▶ **Aim of the task**
Down to the last line, restate the material below exactly.

━━━

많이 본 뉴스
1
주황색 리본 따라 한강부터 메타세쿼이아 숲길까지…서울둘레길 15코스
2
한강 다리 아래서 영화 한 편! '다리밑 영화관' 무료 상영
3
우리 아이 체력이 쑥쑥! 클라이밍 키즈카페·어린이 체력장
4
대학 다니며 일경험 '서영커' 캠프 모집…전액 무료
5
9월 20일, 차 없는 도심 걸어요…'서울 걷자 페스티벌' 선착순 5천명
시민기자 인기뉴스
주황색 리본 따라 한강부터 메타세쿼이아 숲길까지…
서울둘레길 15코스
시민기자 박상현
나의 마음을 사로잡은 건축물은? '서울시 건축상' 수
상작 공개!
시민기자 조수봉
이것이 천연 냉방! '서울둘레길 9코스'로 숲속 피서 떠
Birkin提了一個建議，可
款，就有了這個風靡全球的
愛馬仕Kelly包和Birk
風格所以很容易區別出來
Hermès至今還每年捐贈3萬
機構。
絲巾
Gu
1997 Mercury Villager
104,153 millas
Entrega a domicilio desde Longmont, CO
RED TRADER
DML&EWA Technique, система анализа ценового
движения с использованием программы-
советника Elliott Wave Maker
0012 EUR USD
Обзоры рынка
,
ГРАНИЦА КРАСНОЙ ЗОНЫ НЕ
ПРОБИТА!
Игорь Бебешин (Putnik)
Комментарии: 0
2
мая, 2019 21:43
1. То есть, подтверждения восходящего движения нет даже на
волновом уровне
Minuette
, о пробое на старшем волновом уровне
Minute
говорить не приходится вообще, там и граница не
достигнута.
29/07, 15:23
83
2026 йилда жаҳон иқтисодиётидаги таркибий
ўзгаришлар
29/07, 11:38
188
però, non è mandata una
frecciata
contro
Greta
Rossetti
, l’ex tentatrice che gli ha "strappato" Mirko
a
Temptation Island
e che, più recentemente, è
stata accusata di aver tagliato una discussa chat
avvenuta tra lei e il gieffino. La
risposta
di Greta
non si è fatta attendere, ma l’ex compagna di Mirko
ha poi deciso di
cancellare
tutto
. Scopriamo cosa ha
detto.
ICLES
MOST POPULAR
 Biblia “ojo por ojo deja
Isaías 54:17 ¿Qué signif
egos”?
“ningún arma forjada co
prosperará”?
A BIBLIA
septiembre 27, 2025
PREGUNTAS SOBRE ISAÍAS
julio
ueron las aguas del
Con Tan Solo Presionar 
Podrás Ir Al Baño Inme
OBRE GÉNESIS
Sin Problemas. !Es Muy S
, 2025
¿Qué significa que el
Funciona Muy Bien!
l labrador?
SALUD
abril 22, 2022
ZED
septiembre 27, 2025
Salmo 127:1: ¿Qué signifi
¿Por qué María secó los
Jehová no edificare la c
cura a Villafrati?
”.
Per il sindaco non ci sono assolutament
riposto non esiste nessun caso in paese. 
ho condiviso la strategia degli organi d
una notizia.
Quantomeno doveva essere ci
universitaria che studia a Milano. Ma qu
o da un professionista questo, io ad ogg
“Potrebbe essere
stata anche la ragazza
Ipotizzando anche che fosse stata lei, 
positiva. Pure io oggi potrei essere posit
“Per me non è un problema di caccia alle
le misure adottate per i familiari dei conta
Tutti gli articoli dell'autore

━━━

▶ **Answer space**
많이 본 뉴스
1
주황색 리본 따라 한강부터 메타세쿼이아 숲길까지…서울둘레길 15코스
2
한강 다리 아래서 영화 한 편! '다리밑 영화관' 무료 상영
3
우리 아이 체력이 쑥쑥! 클라이밍 키즈카페·어린이 체력장
4
대학 다니며 일경험 '서영커' 캠프 모집…전액 무료
5
9월 20일, 차 없는 도심 걸어요…'서울 걷자 페스티벌' 선착순 5천명
시민기자 인기뉴스
주황색 리본 따라 한강부터 메타세쿼이아 숲길까지…
서울둘레길 15코스
시민기자 박상현
나의 마음을 사로잡은 건축물은? '서울시 건축상' 수
상작 공개!
시민기자 조수봉
이것이 천연 냉방! '서울둘레길 9코스'로 숲속 피서 떠
Birkin提了一個建議，可
款，就有了這個風靡全球的
愛馬仕Kelly包和Birk
風格所以很容易區別出來
Hermès至今還每年捐贈3萬
機構。
絲巾
Gu
1997 Mercury Villager
104,153 millas
Entrega a domicilio desde Longmont, CO
RED TRADER
DML&EWA Technique, система анализа ценового
движения с использованием программы-
советника Elliott Wave Maker
0012 EUR USD
Обзоры рынка
,
ГРАНИЦА КРАСНОЙ ЗОНЫ НЕ
ПРОБИТА!
Игорь Бебешин (Putnik)
Комментарии: 0
2
мая, 2019 21:43
1. То есть, подтверждения восходящего движения нет даже на
волновом уровне
Minuette
, о пробое на старшем волновом уровне
Minute
говорить не приходится вообще, там и граница не
достигнута.
29/07, 15:23
83
2026 йилда жаҳон иқтисодиётидаги таркибий
ўзгаришлар
29/07, 11:38
188
però, non è mandata una
frecciata
contro
Greta
Rossetti
, l’ex tentatrice che gli ha "strappato" Mirko
a
Temptation Island
e che, più recentemente, è
stata accusata di aver tagliato una discussa chat
avvenuta tra lei e il gieffino. La
risposta
di Greta
non si è fatta attendere, ma l’ex compagna di Mirko
ha poi deciso di
cancellare
tutto
. Scopriamo cosa ha
detto.
ICLES
MOST POPULAR
 Biblia “ojo por ojo deja
Isaías 54:17 ¿Qué signif
egos”?
“ningún arma forjada co
prosperará”?
A BIBLIA
septiembre 27, 2025
PREGUNTAS SOBRE ISAÍAS
julio
ueron las aguas del
Con Tan Solo Presionar 
Podrás Ir Al Baño Inme
OBRE GÉNESIS
Sin Problemas. !Es Muy S
, 2025
¿Qué significa que el
Funciona Muy Bien!
l labrador?
SALUD
abril 22, 2022
ZED
septiembre 27, 2025
Salmo 127:1: ¿Qué signifi
¿Por qué María secó los
Jehová no edificare la c
cura a Villafrati?
”.
Per il sindaco non ci sono assolutament
riposto non esiste nessun caso in paese. 
ho condiviso la strategia degli organi d
una notizia.
Quantomeno doveva essere ci
universitaria che studia a Milano. Ma qu
o da un professionista questo, io ad ogg
“Potrebbe essere
stata anche la ragazza
Ipotizzando anche che fosse stata lei, 
positiva. Pure io oggi potrei essere posit
“Per me non è un problema di caccia alle
le misure adottate per i familiari dei conta
Tutti gli articoli dell'autore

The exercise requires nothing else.